The true story of ‘Britain’s Got Talent’ winner Paul Potts (James Corden). The biopic charts Paul’s rise to fame from his humble beginnings as a shop assistant in the Carphone Warehouse in his home town of Port Talbot. Covered are his failed chances and his disappointment in front of his idol Pavarotti and finding his one true love several miles down the road. Also his unforeseeable accidents that plague his return to singing and the stage. This finally leads up to his application for the talent show to achieve his lifelong dream against all the odds.
When music mogul Simon Cowell spoke about putting the life story of the first ever winner of Britain’s Got Talent onto the big screen it seemed like a strange, but also intriguing idea. If anyone could pull off a film like that and make it a hit it is Cowell. Also releasing it through The Weinstein Company meant it would receive worldwide exposure from a company who know how to promote the smaller movies into bigger hits and awards winners.

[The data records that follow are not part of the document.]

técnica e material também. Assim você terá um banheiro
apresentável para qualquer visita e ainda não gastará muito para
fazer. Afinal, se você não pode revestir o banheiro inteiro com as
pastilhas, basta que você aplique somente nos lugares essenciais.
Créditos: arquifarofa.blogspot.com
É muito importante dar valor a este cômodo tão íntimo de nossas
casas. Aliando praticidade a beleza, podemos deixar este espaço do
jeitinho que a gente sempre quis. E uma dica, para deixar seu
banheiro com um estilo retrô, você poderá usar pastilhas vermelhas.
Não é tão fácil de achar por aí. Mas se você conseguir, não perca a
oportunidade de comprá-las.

However, the issue with One Chance is how to you make a biopic about a life story that isn’t that extraordinary? Sure there are some setbacks in Potts life, but nothing that a lot of people haven’t overcome before. And this is the issue with the film; it chugs along at a steady pace without any peril or tense. Not because we already know the outcome but just because it’s not a very interesting back-story, the one vaguely interesting part is Paul’s scholarship to Vienna. Yet even that feels like a jolly holiday only let down at the last minute by his hero Pavarotti not thinking he is ready just yet.
The scenes at Britain’s Got Talent are rushed through, as is his life afterwards, all accumulating in the space of about fifteen minutes. We do get to hear Potts sing as the vocals are overdubbed during the musical numbers, yet even this looks weird and totally out of place with how Corden moves his mouth.

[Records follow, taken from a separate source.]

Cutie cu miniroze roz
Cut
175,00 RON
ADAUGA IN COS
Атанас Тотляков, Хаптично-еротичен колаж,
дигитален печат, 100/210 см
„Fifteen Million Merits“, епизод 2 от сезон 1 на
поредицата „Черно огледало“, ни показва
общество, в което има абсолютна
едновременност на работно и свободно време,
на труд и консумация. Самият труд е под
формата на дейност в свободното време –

The casting of James Corden as Paul Potts is maybe as close as could be managed. Corden runs through the motions but it’s not his fault it’s an uninteresting storyline. Mackenzie Crook has so very little to do apart from help his mate out in the shop from time to time. Yet, somehow Colm Meaney has even fewer screen minutes and comes off looking like a father who doesn’t like his son. It’s a disappointing portrayal that ends up having a redemption moment to show he isn’t all bad.
One Chance ambles along at a pace that has no really worry about it. The life story, whilst a struggle for the real Paul Potts, just feels like there is no real danger and means it’s a biopic that doesn’t transfer well to the big screen.